Futuro Antico. Intervista a Francesco Vezzoli

I contenuti dedicati al futuro curati per Artribune da Spazio Taverna cede la parola a Francesco Vezzoli, che commenta il domani a partire da un presente incerto

Dal genius loci alla cancel culture passando per un sistema dell’arte che è tornato a essere “rinascimentale”: intervista a tutto tondo a Francesco Vezzoli (Brescia, 1971).

Francesco Vezzoli

Francesco Vezzoli

Quali sono i tuoi riferimenti ispirazionali nell’arte?
Diciamo che non farei dei nomi, nel senso che fare dei nomi è una modalità che non mi viene, non direi mai Picasso, Jeff Koons… Quello che ho scoperto lavorando è che in me c’è un desiderio politico e sociale. Ho scoperto che a questo punto del mio lavoro mi interessa un tipo di arte diverso da quello che si trova nelle fiere, piuttosto mi interessa prendere una macchina, andare a Sciacca, fermare la gente e fargli vedere delle foto di una performance che c’è adesso a The Kitchen e chiedergli cosa ne pensano.
Non saprei fare dei nomi perché per me è sempre una questione di confronto, di dialettica, di studio, una specie di maieutica dove non c’è un seduttore o un sedotto ma semplicemente il desiderio di comprendere meglio se stessi e gli altri, le loro reazioni, le loro opinioni. Esiste una pagina Instagram che si chiama I Dati Sono Belli che, con dei numeri basici, ti racconta informazioni basate su realtà fattuali dei comportamenti delle persone e delle loro scelte. Ecco I Dati sono Belli, oggi, è il mio riferimento artistico di oggi.

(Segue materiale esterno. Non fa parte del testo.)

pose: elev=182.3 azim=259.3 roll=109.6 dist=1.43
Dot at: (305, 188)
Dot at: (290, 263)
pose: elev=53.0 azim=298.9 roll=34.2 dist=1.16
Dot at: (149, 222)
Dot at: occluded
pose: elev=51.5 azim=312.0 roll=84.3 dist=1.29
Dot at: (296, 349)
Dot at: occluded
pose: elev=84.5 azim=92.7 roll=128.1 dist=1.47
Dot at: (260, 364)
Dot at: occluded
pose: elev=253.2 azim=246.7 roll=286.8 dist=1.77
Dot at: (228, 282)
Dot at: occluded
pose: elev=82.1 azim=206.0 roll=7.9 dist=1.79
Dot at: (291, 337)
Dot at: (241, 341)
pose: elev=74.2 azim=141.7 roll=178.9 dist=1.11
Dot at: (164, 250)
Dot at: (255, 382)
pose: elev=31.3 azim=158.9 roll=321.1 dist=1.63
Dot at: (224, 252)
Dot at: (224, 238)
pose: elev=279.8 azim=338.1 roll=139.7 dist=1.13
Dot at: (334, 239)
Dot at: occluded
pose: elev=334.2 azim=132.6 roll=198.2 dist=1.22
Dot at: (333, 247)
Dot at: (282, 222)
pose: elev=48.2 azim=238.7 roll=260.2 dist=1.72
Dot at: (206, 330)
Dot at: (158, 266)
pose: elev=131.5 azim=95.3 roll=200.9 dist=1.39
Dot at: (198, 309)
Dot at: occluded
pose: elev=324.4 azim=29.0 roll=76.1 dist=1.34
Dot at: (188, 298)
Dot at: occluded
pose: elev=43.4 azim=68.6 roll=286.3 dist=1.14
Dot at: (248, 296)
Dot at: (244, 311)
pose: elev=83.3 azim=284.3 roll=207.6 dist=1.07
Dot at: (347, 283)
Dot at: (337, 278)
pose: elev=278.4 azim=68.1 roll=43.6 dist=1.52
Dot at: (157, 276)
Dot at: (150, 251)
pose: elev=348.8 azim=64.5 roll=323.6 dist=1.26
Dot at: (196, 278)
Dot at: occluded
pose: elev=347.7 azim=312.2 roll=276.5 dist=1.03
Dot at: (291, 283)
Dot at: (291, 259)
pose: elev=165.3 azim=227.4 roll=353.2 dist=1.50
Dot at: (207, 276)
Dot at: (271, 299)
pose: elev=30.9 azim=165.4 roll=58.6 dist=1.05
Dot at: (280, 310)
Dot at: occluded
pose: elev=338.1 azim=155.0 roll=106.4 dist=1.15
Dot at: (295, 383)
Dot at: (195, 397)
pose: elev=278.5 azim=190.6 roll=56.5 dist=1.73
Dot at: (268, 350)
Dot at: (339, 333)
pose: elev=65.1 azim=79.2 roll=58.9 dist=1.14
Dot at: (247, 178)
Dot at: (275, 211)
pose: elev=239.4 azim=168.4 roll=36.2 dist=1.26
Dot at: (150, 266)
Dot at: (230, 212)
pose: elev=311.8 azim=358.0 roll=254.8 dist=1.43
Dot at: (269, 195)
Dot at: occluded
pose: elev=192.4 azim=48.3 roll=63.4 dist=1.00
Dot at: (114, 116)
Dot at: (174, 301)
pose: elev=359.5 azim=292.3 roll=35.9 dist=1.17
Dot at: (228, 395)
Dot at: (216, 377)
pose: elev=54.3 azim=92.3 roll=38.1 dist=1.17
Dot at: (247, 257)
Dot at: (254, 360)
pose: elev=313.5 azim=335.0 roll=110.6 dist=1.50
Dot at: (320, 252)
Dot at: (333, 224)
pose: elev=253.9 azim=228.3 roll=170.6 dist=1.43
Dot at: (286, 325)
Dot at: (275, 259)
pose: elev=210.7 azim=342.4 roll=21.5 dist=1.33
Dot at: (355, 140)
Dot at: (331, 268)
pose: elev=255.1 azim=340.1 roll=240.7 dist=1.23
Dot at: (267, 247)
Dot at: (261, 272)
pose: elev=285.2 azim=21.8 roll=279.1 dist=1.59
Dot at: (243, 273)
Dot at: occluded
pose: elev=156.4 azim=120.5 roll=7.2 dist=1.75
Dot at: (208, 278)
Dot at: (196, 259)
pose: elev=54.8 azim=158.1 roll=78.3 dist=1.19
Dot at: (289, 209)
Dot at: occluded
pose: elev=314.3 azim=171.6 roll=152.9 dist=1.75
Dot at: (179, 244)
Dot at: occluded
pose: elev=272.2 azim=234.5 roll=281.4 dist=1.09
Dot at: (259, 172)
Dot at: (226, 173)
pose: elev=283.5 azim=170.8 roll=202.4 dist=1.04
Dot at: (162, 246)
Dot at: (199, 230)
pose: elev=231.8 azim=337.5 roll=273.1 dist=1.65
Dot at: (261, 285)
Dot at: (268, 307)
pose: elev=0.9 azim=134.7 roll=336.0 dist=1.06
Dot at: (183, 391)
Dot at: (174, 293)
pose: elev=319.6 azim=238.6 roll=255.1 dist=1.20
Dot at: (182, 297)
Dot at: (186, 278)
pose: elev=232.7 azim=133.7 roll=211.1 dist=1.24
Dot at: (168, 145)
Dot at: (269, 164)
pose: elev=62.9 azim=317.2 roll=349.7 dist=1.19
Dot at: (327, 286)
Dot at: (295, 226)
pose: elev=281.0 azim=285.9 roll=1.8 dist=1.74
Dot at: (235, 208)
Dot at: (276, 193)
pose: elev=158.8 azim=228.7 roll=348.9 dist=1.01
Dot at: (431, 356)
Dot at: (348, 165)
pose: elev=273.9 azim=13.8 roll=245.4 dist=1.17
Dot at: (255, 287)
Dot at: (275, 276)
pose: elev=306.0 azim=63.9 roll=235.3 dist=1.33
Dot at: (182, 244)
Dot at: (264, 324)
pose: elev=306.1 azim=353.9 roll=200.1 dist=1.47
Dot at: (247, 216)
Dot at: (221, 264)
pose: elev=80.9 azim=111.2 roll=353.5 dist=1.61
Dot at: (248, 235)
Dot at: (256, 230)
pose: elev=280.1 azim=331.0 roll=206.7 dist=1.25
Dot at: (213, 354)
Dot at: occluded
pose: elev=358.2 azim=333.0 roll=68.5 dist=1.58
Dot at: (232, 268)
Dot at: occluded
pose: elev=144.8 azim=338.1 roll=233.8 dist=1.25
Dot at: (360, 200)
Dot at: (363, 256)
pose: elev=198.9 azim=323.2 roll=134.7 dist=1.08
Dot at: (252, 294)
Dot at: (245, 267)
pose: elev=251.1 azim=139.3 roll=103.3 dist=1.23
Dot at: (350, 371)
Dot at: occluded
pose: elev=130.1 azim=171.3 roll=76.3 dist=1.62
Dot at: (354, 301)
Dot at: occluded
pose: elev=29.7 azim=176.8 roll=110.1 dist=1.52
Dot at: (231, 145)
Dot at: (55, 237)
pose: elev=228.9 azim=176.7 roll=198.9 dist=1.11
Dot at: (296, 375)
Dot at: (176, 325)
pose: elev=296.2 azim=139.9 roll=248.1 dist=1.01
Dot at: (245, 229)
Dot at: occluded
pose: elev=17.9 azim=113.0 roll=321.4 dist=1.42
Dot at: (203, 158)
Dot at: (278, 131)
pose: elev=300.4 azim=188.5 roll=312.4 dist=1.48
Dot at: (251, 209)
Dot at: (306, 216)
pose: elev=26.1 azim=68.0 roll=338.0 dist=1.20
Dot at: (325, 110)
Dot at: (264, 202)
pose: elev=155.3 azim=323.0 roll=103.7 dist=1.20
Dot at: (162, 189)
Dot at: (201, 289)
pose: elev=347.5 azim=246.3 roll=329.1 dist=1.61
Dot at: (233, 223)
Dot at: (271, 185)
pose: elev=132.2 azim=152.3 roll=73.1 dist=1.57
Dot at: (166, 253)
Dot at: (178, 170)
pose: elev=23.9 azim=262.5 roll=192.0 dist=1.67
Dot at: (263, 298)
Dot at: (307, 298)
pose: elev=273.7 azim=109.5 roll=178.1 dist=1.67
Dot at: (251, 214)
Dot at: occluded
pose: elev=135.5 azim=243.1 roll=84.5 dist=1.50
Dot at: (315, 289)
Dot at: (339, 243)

Qual è il progetto che ti rappresenta di più? Puoi raccontarci la sua genesi?
A seconda del tipo di vita che facevo, ci sono state delle opere che mi hanno rappresentato di più. Quando vivevo in America, sicuramente Caligola, perché ha riunito tutta questa ipocrisia ed egofollia dell’identità hollywoodiana. Questa follia ovviamente era vista attraverso la mia lente che era la lente di un pastiche ready made: il film di Caligola. Tutto il processo di fare il mio Caligola è stata un’opera d’arte, ad esempio i litigi con l’avvocato di Benicio del Toro che mi urlava al telefono che mi voleva far arrestare perché avevo portato l’opera alla Biennale di Venezia d’arte e lui, conoscendo solamente il festival del cinema di Venezia, non capiva bene dove l’opera fosse installata (a mio avviso ovviamente è più prestigioso essere esposto in un padiglione artistico per 4 mesi piuttosto che fare uno screening cinematografico di 5 minuti).
Per la fase europea direi il progetto 24h MUSEUM, che è stato fatto con la Fondazione Prada e che aveva un impatto sociale molto forte. Un museo che durava 24 ore dentro il Palazzo del Consiglio Economico e Sociale della Comunità Europea all’interno del quale avevamo creato una gabbia con delle sculture e una discoteca in cui Kate Moss suonava… Obrist lo avrebbe definito la discoteca come scultura sociale. Io non so dare tutto questo peso a quello che faccio ma lo faccio e basta.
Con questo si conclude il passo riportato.